Start of Records shown

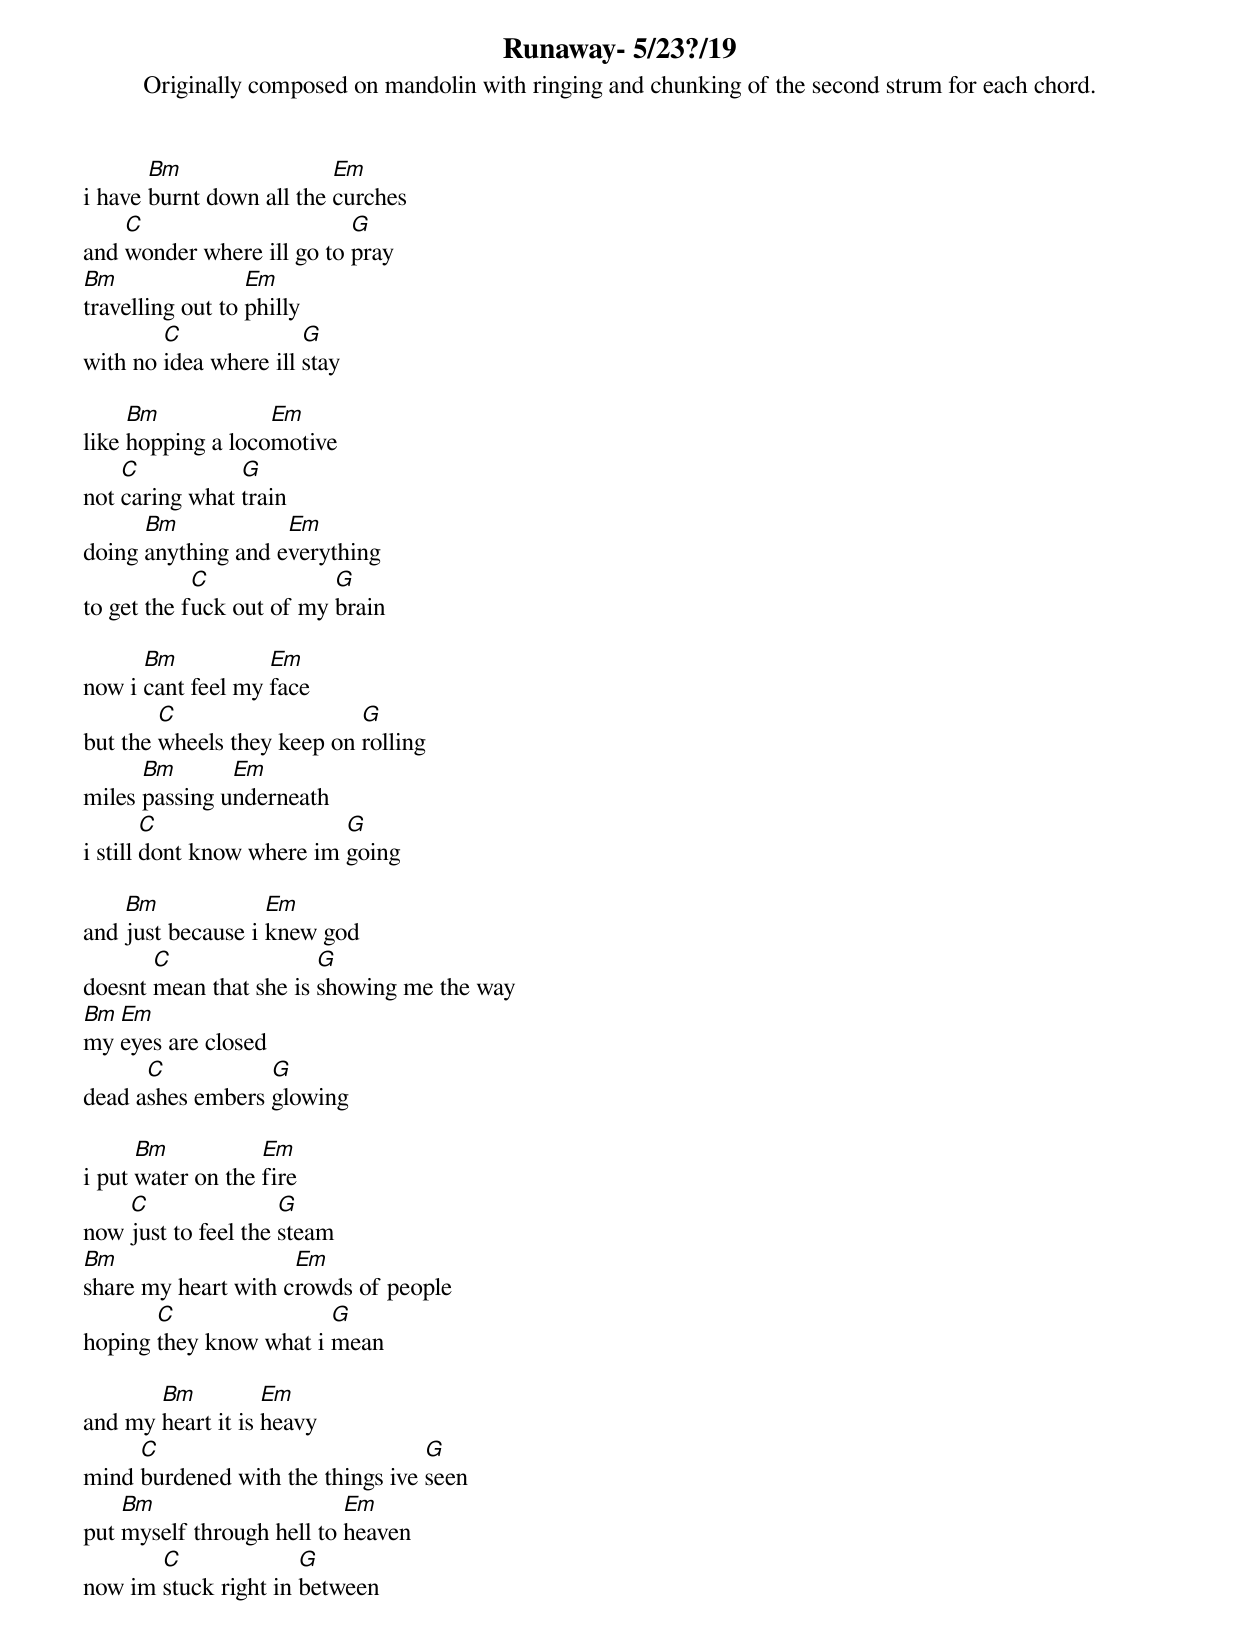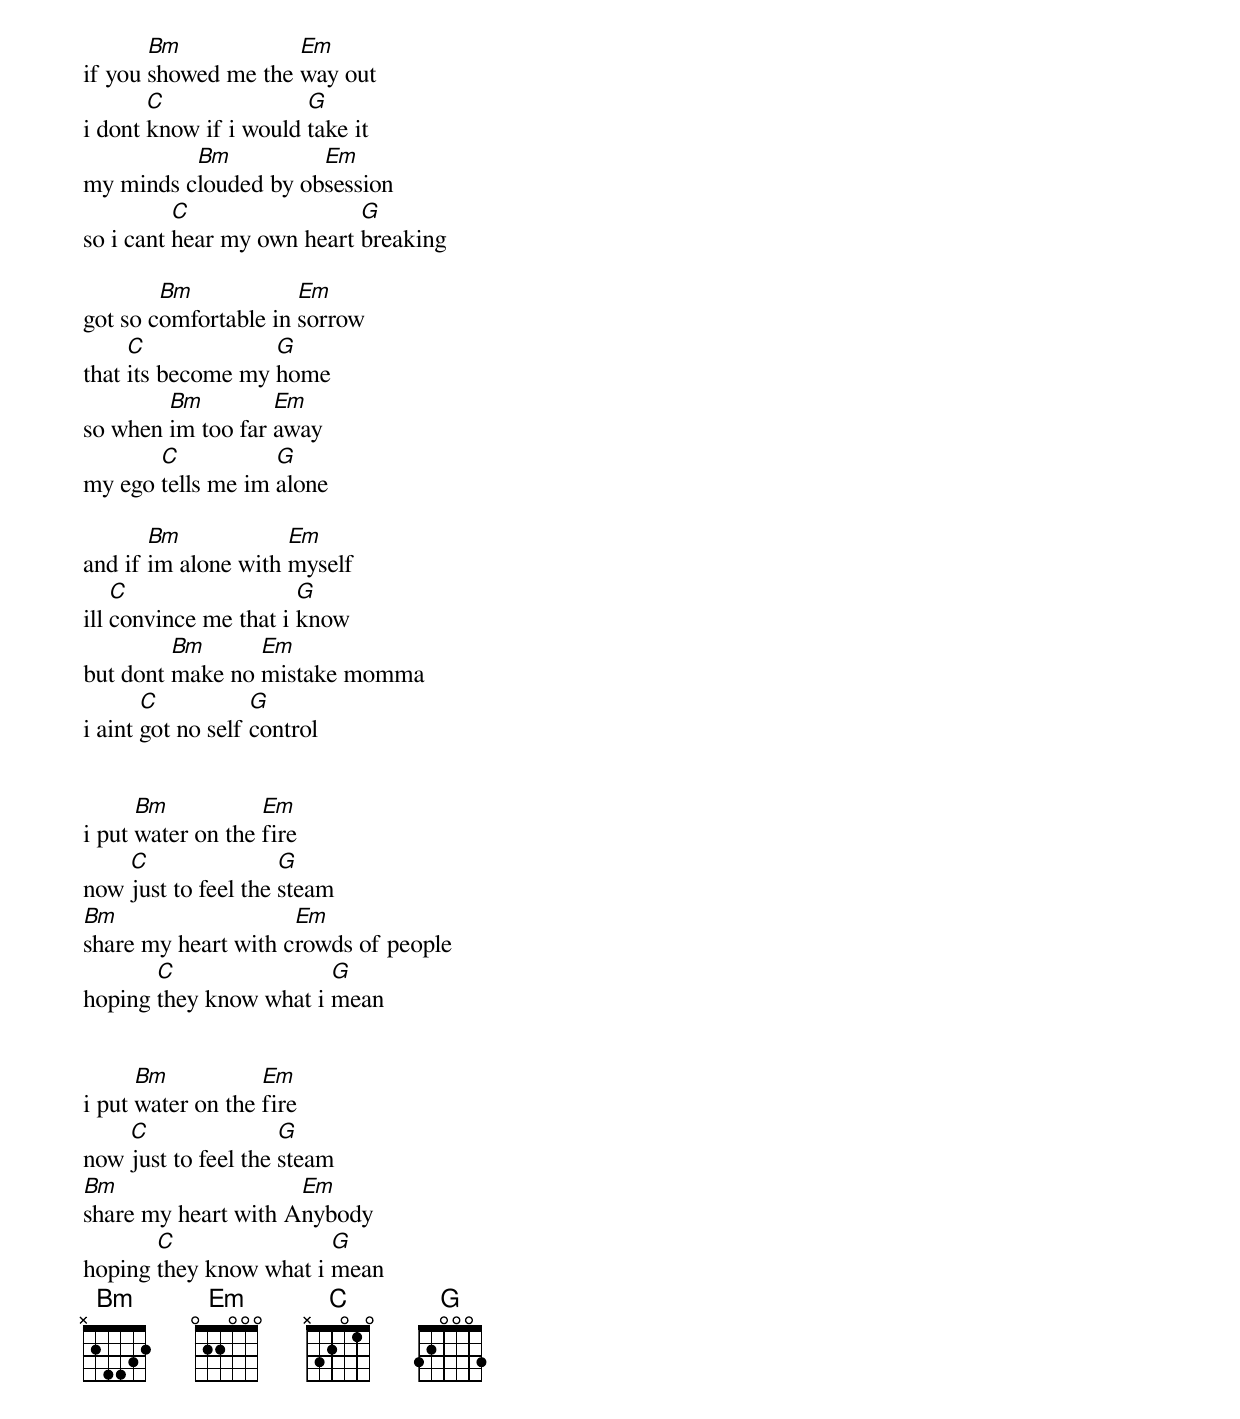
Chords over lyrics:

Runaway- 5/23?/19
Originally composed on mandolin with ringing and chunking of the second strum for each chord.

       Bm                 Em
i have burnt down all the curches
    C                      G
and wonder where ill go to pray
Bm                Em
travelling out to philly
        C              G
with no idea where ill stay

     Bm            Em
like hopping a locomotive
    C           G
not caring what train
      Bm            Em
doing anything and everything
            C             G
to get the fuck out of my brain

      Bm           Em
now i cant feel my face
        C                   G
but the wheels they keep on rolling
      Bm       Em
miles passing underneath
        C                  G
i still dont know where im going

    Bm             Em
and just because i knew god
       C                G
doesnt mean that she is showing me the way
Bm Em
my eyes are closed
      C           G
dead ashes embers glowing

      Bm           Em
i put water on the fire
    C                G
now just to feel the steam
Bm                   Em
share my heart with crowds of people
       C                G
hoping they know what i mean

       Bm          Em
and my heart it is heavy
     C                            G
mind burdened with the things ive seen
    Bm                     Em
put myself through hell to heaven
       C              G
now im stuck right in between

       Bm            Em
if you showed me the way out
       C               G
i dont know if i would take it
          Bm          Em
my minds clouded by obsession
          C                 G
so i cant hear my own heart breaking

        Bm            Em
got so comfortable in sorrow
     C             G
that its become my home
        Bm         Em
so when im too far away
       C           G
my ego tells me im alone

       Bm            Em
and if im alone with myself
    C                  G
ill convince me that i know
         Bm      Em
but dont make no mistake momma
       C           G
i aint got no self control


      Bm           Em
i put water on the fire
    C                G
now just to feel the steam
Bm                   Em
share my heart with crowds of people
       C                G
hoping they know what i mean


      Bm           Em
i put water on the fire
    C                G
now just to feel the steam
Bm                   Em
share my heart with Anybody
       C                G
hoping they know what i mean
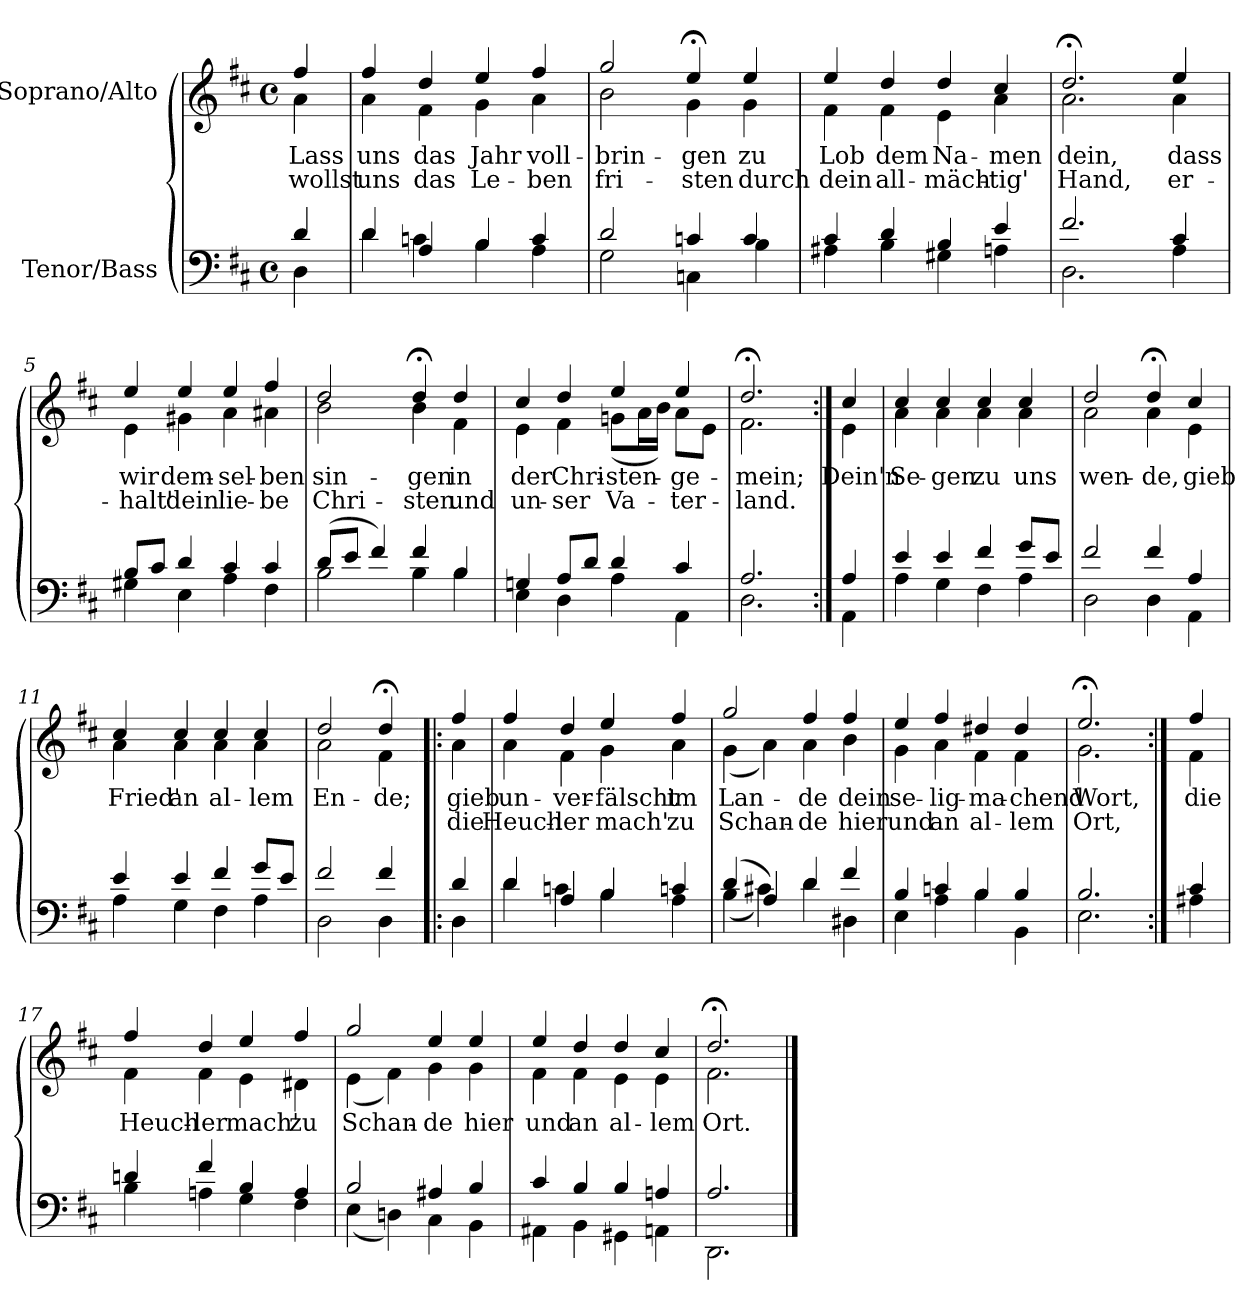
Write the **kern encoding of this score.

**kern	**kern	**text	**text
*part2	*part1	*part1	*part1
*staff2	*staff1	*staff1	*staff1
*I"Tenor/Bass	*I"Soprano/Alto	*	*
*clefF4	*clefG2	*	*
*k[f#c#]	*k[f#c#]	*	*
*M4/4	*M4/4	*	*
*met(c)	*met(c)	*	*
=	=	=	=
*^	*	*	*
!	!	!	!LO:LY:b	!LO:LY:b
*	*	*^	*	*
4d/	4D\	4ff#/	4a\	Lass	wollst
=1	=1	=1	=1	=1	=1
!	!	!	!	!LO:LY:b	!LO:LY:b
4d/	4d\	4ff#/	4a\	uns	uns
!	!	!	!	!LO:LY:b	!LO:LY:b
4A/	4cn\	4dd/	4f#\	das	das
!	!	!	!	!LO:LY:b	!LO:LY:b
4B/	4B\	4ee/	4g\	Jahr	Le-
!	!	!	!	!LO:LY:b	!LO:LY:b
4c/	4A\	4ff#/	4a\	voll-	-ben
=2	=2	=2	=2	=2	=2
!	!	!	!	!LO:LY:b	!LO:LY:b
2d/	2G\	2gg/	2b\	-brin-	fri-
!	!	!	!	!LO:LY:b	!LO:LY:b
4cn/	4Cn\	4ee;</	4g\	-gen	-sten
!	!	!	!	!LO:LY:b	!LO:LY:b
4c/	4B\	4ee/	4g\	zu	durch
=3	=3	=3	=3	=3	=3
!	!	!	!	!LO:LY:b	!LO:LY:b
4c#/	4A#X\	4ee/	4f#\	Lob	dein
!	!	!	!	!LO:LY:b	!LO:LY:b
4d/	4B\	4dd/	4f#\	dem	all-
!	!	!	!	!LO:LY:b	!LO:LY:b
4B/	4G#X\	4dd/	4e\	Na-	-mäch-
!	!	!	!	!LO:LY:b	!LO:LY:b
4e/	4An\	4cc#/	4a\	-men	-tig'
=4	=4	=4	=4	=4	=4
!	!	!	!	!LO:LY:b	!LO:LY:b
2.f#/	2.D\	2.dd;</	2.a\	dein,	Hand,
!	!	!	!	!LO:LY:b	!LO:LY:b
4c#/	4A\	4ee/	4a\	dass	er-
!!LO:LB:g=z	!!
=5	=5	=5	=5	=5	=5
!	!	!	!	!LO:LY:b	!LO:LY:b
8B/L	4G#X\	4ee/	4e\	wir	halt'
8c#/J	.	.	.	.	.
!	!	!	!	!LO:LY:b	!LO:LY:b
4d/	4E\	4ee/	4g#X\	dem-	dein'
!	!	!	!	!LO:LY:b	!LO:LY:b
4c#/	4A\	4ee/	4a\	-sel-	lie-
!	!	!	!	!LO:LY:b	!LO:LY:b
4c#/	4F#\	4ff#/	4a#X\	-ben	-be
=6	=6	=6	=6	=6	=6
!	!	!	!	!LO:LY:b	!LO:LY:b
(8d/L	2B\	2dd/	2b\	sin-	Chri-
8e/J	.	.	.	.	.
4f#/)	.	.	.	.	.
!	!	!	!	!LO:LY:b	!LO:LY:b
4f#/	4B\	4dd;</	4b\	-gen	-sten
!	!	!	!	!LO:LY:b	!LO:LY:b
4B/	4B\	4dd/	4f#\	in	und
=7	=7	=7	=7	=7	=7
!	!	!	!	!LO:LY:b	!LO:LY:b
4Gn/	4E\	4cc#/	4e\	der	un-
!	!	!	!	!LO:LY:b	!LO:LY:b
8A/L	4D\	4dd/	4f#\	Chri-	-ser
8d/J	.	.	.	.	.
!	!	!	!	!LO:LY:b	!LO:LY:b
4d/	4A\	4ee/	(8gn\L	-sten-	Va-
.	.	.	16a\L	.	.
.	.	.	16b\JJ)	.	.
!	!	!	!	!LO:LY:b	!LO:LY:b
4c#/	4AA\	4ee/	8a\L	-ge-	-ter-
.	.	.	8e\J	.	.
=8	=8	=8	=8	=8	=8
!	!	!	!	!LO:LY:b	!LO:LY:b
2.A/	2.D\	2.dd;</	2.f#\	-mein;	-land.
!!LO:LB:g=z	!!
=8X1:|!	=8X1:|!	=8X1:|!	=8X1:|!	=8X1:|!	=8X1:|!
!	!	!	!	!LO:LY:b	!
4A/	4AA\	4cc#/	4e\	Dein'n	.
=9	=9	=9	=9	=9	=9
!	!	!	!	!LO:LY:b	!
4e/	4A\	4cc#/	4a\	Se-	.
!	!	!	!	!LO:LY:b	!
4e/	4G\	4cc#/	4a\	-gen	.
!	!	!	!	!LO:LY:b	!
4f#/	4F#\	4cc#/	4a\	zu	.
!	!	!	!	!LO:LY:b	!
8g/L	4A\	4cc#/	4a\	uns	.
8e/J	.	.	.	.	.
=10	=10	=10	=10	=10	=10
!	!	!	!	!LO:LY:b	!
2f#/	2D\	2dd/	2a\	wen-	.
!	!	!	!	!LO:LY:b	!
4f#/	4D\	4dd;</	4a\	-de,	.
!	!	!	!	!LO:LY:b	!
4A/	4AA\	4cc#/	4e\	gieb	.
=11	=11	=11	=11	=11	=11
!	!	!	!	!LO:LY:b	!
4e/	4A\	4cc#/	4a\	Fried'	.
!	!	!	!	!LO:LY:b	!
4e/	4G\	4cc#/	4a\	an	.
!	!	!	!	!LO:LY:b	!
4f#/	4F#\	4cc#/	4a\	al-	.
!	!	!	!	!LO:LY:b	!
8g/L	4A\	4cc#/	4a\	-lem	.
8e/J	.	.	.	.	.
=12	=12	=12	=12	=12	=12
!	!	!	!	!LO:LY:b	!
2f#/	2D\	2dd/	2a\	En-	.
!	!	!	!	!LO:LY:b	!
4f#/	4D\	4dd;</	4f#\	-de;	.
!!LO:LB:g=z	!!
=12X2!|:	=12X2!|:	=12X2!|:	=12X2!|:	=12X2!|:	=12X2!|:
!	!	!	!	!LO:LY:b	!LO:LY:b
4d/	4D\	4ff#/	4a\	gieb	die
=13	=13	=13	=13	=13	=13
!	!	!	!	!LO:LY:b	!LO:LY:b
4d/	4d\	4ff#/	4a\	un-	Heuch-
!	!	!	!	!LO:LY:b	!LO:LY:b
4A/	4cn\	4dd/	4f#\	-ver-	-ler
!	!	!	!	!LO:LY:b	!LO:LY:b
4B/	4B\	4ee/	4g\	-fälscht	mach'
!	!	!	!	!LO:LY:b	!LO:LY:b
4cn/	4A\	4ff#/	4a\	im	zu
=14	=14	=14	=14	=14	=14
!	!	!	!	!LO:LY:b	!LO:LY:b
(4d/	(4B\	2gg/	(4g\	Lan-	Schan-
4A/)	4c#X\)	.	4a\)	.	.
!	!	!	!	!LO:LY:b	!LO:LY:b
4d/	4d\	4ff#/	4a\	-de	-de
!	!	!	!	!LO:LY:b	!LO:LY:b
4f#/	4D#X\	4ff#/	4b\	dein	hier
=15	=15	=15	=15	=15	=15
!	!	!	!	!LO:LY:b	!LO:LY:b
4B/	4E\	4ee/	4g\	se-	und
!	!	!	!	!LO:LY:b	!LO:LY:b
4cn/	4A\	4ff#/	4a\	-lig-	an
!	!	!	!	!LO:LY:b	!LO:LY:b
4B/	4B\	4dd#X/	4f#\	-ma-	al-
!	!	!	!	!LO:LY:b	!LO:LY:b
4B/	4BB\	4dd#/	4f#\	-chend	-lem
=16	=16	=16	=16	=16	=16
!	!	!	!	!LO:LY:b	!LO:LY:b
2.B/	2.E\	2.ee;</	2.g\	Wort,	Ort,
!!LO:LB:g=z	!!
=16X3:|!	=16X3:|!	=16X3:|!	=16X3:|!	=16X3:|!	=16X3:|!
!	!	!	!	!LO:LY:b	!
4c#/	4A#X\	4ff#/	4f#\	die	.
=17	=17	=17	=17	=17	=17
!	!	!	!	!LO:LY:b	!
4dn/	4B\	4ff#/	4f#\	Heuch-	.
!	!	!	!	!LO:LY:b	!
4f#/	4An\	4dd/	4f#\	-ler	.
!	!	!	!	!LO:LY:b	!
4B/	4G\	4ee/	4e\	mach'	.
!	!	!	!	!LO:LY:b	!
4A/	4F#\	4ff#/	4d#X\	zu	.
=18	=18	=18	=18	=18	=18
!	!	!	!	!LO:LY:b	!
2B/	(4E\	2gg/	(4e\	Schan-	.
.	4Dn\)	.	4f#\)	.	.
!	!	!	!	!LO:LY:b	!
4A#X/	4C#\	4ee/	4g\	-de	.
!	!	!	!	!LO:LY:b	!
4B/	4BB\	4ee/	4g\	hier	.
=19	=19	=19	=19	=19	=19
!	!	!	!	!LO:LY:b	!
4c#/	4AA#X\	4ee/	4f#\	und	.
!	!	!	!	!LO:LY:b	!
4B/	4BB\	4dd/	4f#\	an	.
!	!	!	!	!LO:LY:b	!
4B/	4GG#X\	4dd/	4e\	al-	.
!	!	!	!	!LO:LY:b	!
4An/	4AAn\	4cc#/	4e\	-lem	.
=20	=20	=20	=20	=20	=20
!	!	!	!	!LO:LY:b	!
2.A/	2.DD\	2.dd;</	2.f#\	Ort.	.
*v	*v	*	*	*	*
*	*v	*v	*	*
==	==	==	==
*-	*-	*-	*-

End of Records shown

** What the exercise asks **
Pull out every line of the records above that contains the string "Heuch", treating uppercase and lowercase as different.

** Expected output **
4d/	4d\	4ff#/	4a\	un-	Heuch-
4dn/	4B\	4ff#/	4f#\	Heuch-	.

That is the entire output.